Barnard, who has served Prince William County police for 44 years, with four of those years as chief, announced his retirement on May 13. He is the fourth chief of police to lead the department since its creation 50 years ago.
Barnard replaced outgoing chief Stephan Hudson who retired in June 2016. His final day as chief will be July 1, the 50th anniversary of the founding of the police force. Then, the department contained merely 42 people, now it contains hundreds of employees, including 673 officers.
His replacement has not yet been selected, but Deputy Chief Jarad Phelps will serve in the position until a new chief is found, according to a press release from the Prince William County Government.

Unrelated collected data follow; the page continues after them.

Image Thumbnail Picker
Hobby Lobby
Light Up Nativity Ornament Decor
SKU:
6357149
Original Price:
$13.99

Barnard, a Miami native who came to Virginia after receiving a degree in criminology from Florida State University, began his policing career in Alexandria. He then ventured to Prince William County for its opportunities, beginning what would be forty-four years of community service in 1976.
“[I became a police officer] to make a positive difference in the community,” said Barnard.

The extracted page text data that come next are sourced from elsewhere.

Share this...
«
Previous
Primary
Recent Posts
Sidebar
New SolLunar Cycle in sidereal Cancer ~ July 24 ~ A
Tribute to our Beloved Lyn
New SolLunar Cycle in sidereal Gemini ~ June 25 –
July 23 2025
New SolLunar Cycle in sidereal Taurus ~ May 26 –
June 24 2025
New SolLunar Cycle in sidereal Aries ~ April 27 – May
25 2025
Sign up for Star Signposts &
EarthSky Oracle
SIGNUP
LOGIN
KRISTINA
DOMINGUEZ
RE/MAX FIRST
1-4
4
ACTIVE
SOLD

He was named Assistant Chief of Police in 2000 and then appointed Deputy Chief of Police in 2009 under former Chief Charlie T. Deane. Before formally becoming chief, Barnard led the department as acting chief of police in 2012 and 2016 after the retirements of former chiefs Deane and Hudson, respectively.
Once becoming chief, Barnard worked to increase diversity in the police department. Under his guidance, the department increased efforts to recruit from historically black colleges and universities.

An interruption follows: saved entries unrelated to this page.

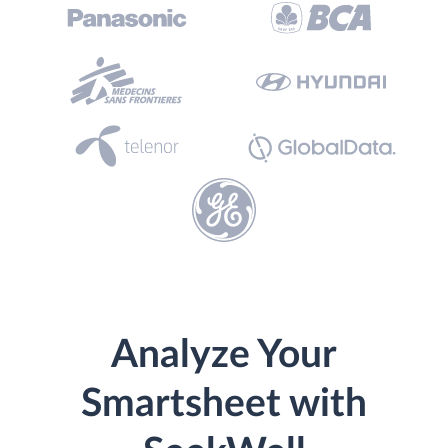
Analyze Your
Smartsheet with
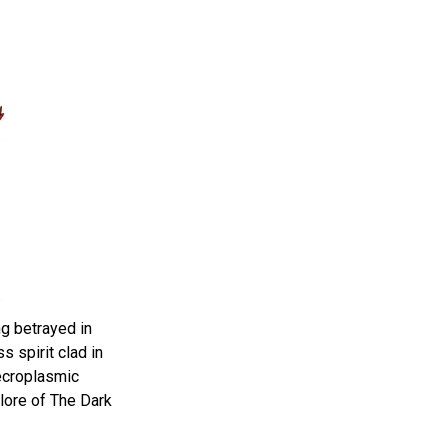
ng betrayed in
s spirit clad in
ecroplasmic
 lore of The Dark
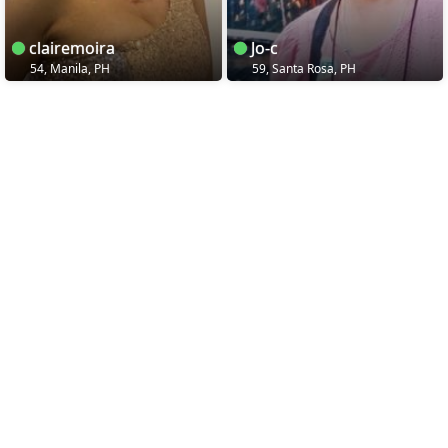
clairemoira
Jo-c
54, Manila, PH
59, Santa Rosa, PH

During a community forum he hosted in 2016, Barnard acknowledged that ‘having a police department that mirrors the community is important’ as it improves cultural understanding.
His tenure, along with the tenures of many other police chiefs around the country, was confronted with a tougher challenge than increasing diversity: the tragic deaths of police officers. During his first year as chief, officer Ashley Guindon was shot and killed during her first day on the job after being called to a domestic situation in Dale City.
“Losing officers has a tremendous impact of course on the officer’s family, department, and community. It is a very sober time for any police department,” said Barnard.
Now at the end of his policing career, Barnard reflected on his time with the department. He described the thing he will miss most.
“[I will miss] the people and our mission: working to help and make some sort of contribution, using teamwork to keep the community safe, managing resources, working with people, and just meeting the challenges,” said Barnard.
Barnard has no plan to leave Prince William on his last day as chief, instead, he plans to spend time with his family.
“I want to thank PWC and the community for the opportunities that have been provided to me and my family. We are very grateful to live here and work at the department for many years. I give my heartfelt thanks to anyone who has supported the police department,” said Barnard.